New Mexico Geological Society Annual Spring Meeting — Abstracts

The dermal skull bones of temnospondyl amphibians are textured with patterns of raised, honeycomb-like and/or ridge-and-groove patterns. The function of this texture has been the subject of inquiry in several previous studies. Competing hypotheses propose that the texture: (1) increases the surface area of the skin in support of cutaneous respiration and/or thermal regulation, (2) strengthens the bone against stresses incurred during feeding, and/or (3) protects blood vessels supplying the skin and results from the growth of nutrient channels through the bone.

We studied skulls of the Middle Triassic cyclotosaurid amphibian, Eocyclotosaurus, from the Moenkopi Formation near Anton Chico, NM, to perform our own investigation. The skull surface texture was recorded by applying latex rubber to the skulls and then peeling it away after drying. The latex peels were cut to reveal the texture in cross section, and the surface area increase attributable to the texture was calculated. Allometric analysis of the surface area increase showed strong negative allometry (allometric constant ~ 0.14). We calculate that surface area must increase with a positive allometric constant of 1.5 to maintain support of skin breathing or thermal regulation throughout growth. Thus, while some skin breathing is possible in these animals, the surface area increase due to dermal bone texture cannot be a significant contributing factor.

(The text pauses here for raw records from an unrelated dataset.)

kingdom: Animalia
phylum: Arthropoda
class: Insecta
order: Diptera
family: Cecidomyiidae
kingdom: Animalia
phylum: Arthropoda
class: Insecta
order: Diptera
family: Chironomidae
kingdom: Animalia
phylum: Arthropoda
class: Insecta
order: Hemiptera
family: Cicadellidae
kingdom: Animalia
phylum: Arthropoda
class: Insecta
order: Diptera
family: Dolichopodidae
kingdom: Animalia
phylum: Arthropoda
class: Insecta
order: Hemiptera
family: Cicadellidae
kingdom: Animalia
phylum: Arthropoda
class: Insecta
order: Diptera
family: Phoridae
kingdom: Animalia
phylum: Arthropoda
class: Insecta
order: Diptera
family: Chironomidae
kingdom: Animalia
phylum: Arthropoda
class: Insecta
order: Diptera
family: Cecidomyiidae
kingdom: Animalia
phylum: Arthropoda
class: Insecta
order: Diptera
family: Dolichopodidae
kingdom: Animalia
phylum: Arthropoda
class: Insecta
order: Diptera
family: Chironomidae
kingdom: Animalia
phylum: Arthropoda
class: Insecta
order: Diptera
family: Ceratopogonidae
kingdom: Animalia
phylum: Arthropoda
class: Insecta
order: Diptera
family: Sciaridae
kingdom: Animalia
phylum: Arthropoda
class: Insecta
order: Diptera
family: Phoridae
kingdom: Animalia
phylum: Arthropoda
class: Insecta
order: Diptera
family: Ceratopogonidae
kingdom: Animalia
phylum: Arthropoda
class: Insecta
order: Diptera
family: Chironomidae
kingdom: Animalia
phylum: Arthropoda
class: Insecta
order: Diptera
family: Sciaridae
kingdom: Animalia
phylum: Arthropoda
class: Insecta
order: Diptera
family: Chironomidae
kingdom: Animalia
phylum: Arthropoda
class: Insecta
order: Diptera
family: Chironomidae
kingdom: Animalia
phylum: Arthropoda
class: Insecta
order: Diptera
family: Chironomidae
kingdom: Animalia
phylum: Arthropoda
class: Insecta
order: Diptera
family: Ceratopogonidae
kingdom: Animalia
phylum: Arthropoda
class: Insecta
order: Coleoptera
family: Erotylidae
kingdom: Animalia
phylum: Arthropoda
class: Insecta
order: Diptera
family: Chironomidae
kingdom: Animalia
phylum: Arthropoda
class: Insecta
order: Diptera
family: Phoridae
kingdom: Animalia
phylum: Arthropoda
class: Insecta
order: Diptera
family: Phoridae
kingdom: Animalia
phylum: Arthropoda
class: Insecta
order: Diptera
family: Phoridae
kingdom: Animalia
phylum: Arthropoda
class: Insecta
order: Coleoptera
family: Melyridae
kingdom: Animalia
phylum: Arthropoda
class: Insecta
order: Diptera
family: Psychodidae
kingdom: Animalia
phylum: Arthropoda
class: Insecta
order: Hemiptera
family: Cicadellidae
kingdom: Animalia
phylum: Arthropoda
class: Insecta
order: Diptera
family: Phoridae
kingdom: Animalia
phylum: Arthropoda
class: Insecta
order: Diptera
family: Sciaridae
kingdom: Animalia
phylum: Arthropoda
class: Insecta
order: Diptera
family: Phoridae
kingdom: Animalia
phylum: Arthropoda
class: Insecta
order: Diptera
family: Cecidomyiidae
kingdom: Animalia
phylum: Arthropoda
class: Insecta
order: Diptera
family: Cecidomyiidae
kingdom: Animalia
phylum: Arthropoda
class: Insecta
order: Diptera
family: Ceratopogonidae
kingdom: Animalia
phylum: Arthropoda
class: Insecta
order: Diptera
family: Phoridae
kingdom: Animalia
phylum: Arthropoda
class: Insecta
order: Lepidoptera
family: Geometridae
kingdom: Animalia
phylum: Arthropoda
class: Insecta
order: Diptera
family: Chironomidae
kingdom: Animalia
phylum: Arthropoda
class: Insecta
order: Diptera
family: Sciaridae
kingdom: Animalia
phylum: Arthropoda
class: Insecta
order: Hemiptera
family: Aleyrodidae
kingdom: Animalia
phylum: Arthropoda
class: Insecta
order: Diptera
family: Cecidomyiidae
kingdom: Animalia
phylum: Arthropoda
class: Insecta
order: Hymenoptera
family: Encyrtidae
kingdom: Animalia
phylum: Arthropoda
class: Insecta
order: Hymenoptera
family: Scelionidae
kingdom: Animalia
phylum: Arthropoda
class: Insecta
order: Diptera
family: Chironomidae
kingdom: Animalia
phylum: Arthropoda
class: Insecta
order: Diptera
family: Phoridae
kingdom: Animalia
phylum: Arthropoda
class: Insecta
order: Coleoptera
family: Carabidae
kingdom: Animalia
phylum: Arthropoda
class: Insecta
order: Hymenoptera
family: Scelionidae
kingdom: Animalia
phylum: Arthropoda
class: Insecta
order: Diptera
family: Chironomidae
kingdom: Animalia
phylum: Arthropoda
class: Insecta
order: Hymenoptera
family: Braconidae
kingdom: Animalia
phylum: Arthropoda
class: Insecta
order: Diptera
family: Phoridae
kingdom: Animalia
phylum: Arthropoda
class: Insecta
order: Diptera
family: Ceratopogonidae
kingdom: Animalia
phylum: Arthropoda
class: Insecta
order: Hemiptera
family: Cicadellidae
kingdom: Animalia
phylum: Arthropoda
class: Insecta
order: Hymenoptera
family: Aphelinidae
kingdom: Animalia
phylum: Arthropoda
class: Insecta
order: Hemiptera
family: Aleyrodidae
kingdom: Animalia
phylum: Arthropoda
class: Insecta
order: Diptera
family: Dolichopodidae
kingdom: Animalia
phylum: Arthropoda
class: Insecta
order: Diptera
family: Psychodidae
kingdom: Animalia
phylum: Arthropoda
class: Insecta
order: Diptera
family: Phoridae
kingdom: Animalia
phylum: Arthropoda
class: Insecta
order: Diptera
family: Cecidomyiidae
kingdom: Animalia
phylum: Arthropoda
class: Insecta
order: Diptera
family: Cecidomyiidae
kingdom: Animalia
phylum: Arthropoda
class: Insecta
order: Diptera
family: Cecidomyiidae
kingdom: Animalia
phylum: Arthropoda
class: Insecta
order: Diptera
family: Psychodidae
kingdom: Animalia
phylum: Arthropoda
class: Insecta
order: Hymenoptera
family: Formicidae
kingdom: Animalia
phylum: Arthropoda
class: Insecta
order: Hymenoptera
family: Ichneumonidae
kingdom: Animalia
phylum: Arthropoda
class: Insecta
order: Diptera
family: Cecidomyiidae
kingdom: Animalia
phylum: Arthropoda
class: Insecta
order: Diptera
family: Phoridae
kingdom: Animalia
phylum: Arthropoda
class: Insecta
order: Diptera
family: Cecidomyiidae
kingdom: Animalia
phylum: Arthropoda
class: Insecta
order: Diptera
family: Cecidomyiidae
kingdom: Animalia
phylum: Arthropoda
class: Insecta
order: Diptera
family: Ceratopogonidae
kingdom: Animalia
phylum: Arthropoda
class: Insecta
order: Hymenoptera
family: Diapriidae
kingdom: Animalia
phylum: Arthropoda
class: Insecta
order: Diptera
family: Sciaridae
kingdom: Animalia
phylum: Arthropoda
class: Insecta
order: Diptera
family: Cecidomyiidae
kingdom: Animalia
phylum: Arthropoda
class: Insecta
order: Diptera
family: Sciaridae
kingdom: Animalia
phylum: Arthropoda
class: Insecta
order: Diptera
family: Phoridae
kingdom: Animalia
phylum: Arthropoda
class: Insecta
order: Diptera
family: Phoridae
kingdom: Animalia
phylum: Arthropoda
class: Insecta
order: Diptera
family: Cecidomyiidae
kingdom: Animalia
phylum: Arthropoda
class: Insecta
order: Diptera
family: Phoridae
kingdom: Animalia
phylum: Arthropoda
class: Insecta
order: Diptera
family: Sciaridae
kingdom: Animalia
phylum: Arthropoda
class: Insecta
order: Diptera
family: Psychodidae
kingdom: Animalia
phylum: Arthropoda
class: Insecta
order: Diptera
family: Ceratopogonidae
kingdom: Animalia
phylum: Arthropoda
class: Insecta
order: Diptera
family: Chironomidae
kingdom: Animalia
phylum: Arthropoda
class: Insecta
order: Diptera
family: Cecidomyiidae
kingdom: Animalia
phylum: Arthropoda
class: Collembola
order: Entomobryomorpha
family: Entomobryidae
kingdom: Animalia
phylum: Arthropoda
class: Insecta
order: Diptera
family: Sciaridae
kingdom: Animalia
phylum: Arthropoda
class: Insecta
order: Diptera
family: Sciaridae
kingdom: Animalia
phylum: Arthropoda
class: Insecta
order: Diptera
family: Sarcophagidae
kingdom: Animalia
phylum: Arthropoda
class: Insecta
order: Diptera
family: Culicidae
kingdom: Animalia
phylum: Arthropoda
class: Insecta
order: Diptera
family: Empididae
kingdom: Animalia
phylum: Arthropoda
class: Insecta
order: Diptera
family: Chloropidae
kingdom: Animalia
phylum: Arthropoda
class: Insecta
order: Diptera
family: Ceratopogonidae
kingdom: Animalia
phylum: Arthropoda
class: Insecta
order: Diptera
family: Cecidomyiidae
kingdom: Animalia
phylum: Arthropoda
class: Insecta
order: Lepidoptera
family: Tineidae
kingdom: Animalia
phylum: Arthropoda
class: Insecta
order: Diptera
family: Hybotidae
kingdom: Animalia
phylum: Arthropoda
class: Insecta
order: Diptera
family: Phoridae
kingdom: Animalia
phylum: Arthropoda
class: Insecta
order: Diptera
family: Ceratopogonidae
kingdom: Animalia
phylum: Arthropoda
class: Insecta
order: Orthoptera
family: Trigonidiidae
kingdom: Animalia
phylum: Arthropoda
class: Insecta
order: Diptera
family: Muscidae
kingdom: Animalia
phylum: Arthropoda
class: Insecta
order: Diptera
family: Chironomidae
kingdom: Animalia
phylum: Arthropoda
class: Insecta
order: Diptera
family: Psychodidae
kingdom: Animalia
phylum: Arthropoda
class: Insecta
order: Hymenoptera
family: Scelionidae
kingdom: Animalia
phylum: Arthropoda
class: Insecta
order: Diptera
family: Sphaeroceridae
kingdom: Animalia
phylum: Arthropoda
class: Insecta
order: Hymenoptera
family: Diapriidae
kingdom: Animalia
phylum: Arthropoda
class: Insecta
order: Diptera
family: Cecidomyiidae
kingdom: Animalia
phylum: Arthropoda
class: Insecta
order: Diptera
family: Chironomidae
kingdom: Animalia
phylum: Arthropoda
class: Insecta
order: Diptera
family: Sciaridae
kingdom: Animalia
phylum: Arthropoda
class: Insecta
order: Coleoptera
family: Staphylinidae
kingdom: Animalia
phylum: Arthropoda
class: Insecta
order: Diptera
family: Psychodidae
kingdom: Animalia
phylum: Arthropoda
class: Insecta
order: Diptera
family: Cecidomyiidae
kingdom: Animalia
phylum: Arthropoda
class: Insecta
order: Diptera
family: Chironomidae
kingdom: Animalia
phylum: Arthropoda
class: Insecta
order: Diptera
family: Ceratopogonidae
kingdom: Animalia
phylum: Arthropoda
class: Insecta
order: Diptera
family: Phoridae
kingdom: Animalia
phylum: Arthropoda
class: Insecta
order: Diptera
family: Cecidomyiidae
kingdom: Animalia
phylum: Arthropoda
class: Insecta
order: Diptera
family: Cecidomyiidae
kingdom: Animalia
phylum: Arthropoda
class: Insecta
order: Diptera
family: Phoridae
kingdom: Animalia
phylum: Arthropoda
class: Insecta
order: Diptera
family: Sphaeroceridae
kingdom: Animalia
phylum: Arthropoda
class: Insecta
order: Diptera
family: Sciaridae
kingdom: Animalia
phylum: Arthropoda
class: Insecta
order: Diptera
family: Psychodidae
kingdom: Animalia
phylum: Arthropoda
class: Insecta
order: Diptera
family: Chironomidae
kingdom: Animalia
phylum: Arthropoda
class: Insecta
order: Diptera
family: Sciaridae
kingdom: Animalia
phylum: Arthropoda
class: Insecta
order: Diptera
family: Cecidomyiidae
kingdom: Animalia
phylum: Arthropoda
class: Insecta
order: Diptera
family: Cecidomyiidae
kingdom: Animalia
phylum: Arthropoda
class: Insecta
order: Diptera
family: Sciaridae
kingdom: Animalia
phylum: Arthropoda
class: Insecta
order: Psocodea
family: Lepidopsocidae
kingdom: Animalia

Studies of stress in the skulls of predators during prey capture show that stress typically concentrates above and in front of the jaw joint and on the snout in front of the orbits. We note that these are the areas in the Eocyclotosaurus skulls where ridge-and-groove texture is present, whereas the honeycomb texture is present around the orbits and over the braincase. We calculated the strength and stiffness increase due to the dermal bone texture in these critical areas. The preliminary results showed that strength was increased by 77% and stiffness increased by 160%, while the bone mass increase due to the texture was only 29%. This represents a purchase of considerable strength and stiffness with a relatively small increase in mass. Thus, our results reinforce the argument for structural significance of the dermal bone texture, while not rejecting some possible contribution of the other hypothesized processes.